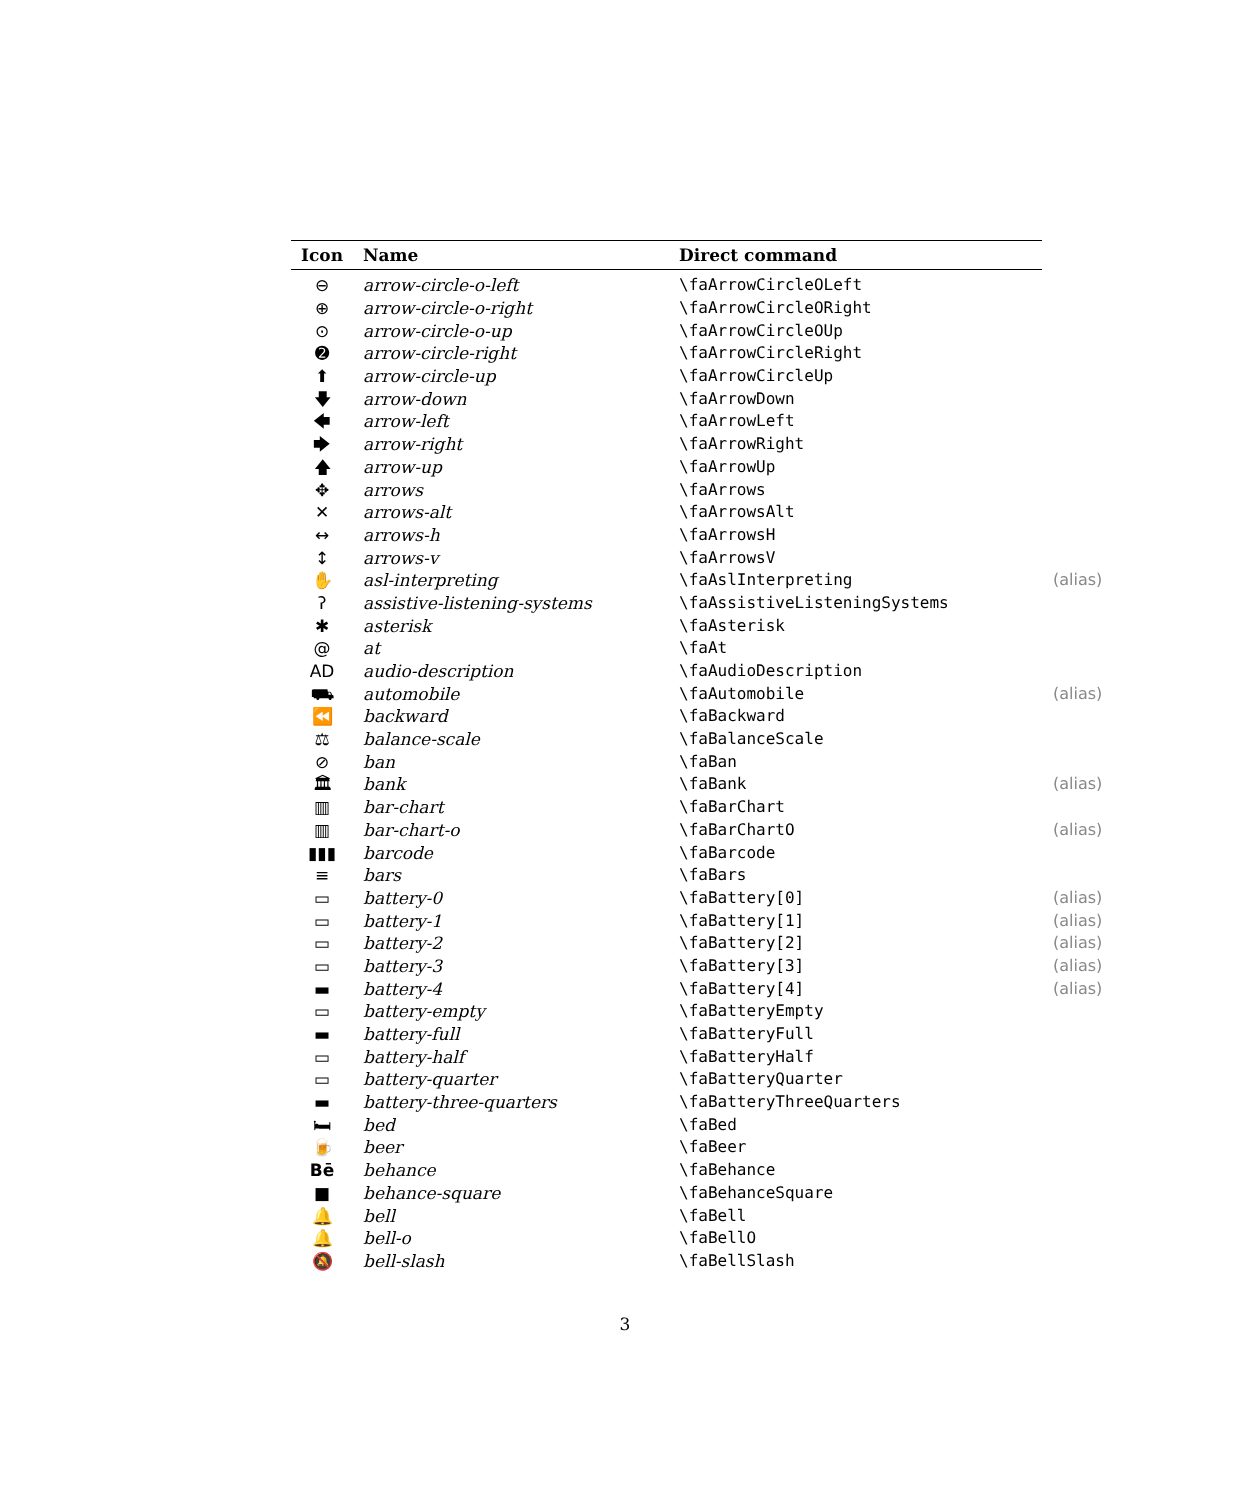| Icon | Name | Direct command |
| --- | --- | --- |
| ⊖ | arrow-circle-o-left | \faArrowCircleOLeft |
| ⊕ | arrow-circle-o-right | \faArrowCircleORight |
| ⊙ | arrow-circle-o-up | \faArrowCircleOUp |
| ➋ | arrow-circle-right | \faArrowCircleRight |
| ⬆ | arrow-circle-up | \faArrowCircleUp |
| 🡇 | arrow-down | \faArrowDown |
| 🡄 | arrow-left | \faArrowLeft |
| 🡆 | arrow-right | \faArrowRight |
| 🡅 | arrow-up | \faArrowUp |
| ✥ | arrows | \faArrows |
| ✕ | arrows-alt | \faArrowsAlt |
| ↔ | arrows-h | \faArrowsH |
| ↕ | arrows-v | \faArrowsV |
| ✋ | asl-interpreting | \faAslInterpreting (alias) |
| ʔ | assistive-listening-systems | \faAssistiveListeningSystems |
| ✱ | asterisk | \faAsterisk |
| @ | at | \faAt |
| AD | audio-description | \faAudioDescription |
| ⛟ | automobile | \faAutomobile (alias) |
| ⏪ | backward | \faBackward |
| ⚖ | balance-scale | \faBalanceScale |
| ⊘ | ban | \faBan |
| 🏛 | bank | \faBank (alias) |
| ▥ | bar-chart | \faBarChart |
| ▥ | bar-chart-o | \faBarChartO (alias) |
| ▮▮▮ | barcode | \faBarcode |
| ≡ | bars | \faBars |
| ▭ | battery-0 | \faBattery[0] (alias) |
| ▭ | battery-1 | \faBattery[1] (alias) |
| ▭ | battery-2 | \faBattery[2] (alias) |
| ▭ | battery-3 | \faBattery[3] (alias) |
| ▬ | battery-4 | \faBattery[4] (alias) |
| ▭ | battery-empty | \faBatteryEmpty |
| ▬ | battery-full | \faBatteryFull |
| ▭ | battery-half | \faBatteryHalf |
| ▭ | battery-quarter | \faBatteryQuarter |
| ▬ | battery-three-quarters | \faBatteryThreeQuarters |
| 🛏 | bed | \faBed |
| 🍺 | beer | \faBeer |
| Bē | behance | \faBehance |
| ■ | behance-square | \faBehanceSquare |
| 🔔 | bell | \faBell |
| 🔔 | bell-o | \faBellO |
| 🔕 | bell-slash | \faBellSlash |
3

§ **WORK TO COMPLETE**: Output only the lines from the one holding "battery-quarter | \faBatteryQuarter |" through the last line above, exactly as they appear.

§ **TASK RESPONSE**:
| ▭ | battery-quarter | \faBatteryQuarter |
| ▬ | battery-three-quarters | \faBatteryThreeQuarters |
| 🛏 | bed | \faBed |
| 🍺 | beer | \faBeer |
| Bē | behance | \faBehance |
| ■ | behance-square | \faBehanceSquare |
| 🔔 | bell | \faBell |
| 🔔 | bell-o | \faBellO |
| 🔕 | bell-slash | \faBellSlash |
3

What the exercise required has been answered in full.